Muhammed Furkan Güneş

Nerden nereye ve acımak kamçısı

31.05.2025 11:41
Haber Detay Image

Sosyologlar adına ne der, tanısını ne koyar bilmiyorum ama insanlar, bir dönemleri kameralar önünde geçen, ekranlarda sıkça görünen ünlülere dair "nerden nereye" mealinde haberlerden garip bir haz mı alıyor?

Öncesi ve sonrası arasındaki negatif farklılıklarla, öncesinde herkesin dönüp bakılan, fotoğraf çektirilip eşe dosta gösterilen, sonrasında ise gerek yaşam kalitesi gerekse de ekonomik durumu düşen ve artık kimsenin tanımadığı ya da tanısa da dönüp bakmadığı meşhur ekran yüzleriyle ilgili; nereden nereye, neydi ne oldu, başlıklı haberlere gösterdiğimiz ilgi sadece merakla ilgili mi dersiniz?

Sanmıyorum, merak olsa da işin için de daha çok acımak için acımaktan aldığımız ve kıskançlıktan beslenen "oh olsun" duygusudur bize o haberleri açtıran.

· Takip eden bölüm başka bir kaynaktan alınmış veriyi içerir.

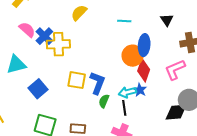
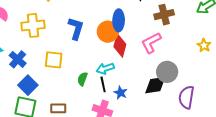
blue cross: (44, 36) -> (18, 59), moved
blue L-shape: (97, 83) -> (76, 28), moved
blue square: (38, 89) -> (28, 85), moved
blue star: (140, 90) -> (121, 93), moved

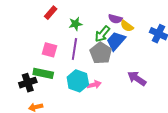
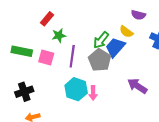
purple semicircle: (115, 19) -> (138, 15), moved
green star: (76, 24) -> (59, 35), moved
green rectangle: (43, 73) -> (22, 51), moved
pink arrow: (94, 85) -> (93, 93), turned 104

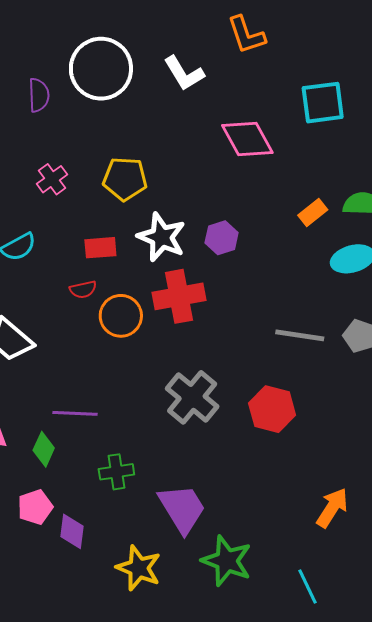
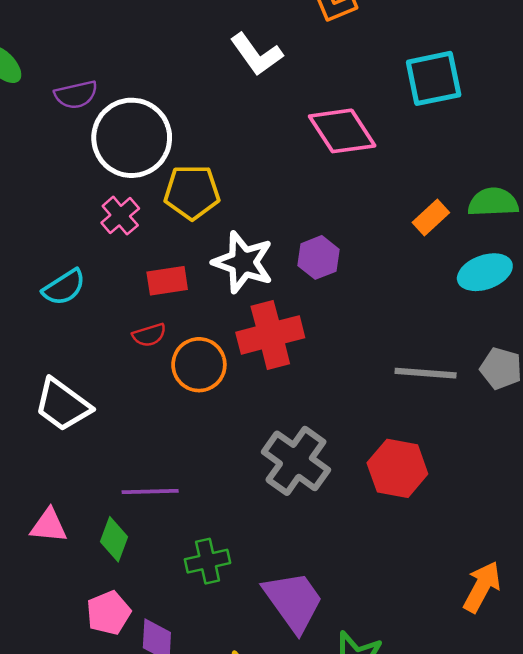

Yıllarca imrenerek izleyip, hayalini kurduğumuz heves edip ulaşamadığımız, o şan ve şöhretin, alkışın, takdirin, hayranlığın geldiği noktayı canşı örneklerde izlemenin dayanılmaz hafifliğiyle kendimizden geçmeyi seviyoruz.

Daha amiyane tabirle kedinin ulaşamadığı ciğerin pis olduğunun delilidir o haberler. Merhametle karıştırmayınız ki birçok insan acımakla merhameti karıştırır. Aslında acımaktır size o garip hazzı veren ve acımak bir insana yapabileceğiniz en büyük kötülüktür. Ve aslında acınası halinizi daha acınası olanın arkasına gizlemenin aptalca bir şeklidir yaşadığımız.

Necip Fazıl Kısakürek'in, 1960 darbesiyle girdiği cezaevinde yazdığı üç piyesten en bilineni Reis Bey'i bilirsiniz. Ününü Mesut Uçakan'ın yönettiği aynı adlı filmden alır ki Haluk Kurtloğlu'nun oyunculuğu takdire şayandır.

Filmden bir replik var ki birçoğumuzun aklında çakılı durur. Ne diyordu Ağır Ceza Reisi, Merhamet, ağızların iğrenç sakızı. Merhametin öldürdüklerine merhamet etmek, cemiyete karşı merhametsizliktir.

Diğer taraftan, Stefan Zweig, Acımak adlı kitabında, "Merhamet duygusu iki tarafı Keskin bir kılıç gibidir. Onu kullanmasını bilmeyen vazgeçmelidir. Bu işte tıpkı morfin gibi merhamet de başlangıçta hastaya iyi gelir onu yatıştırır,Bir ilaç gibidir adeta ama dozunu kaçırdınız mı ya da frenlemesini merhamet öldürücü bir zehir haline geliverir."

Ekonomik olarak kayda değer olmayan bir meblağa bir mekanın tanıtım videosunda takla atan bir zamanların meşhur şarkıcısı Tuğba Ekinci'yle ilgili yapılan yorumları okuduğunuzda, içimizdeki kıskançlık ve devamında, oh olsun, hazzını görebilirsiniz: Parasız kaldı ve takla atmaya başladı.

Yine yakın zamanda 'fıs fıs İsmail' lakabıyla tanıdığımız Çocuklar Duymasın dizisinin meşhur karakteriyle ilgili "Fıs Fıs İsmail'in son hali yürekleri dağladı" başlığıyla yapılan haberler acımak duygusunu nasıl kamçı gibi kullanıp durduğumuzun farklı bir diğer örneğidir.

Benden size küçük bir tavsiye, acınası halinizi, başkalarına acıyarak unutmaktan ve avunmaktan vazgeçin.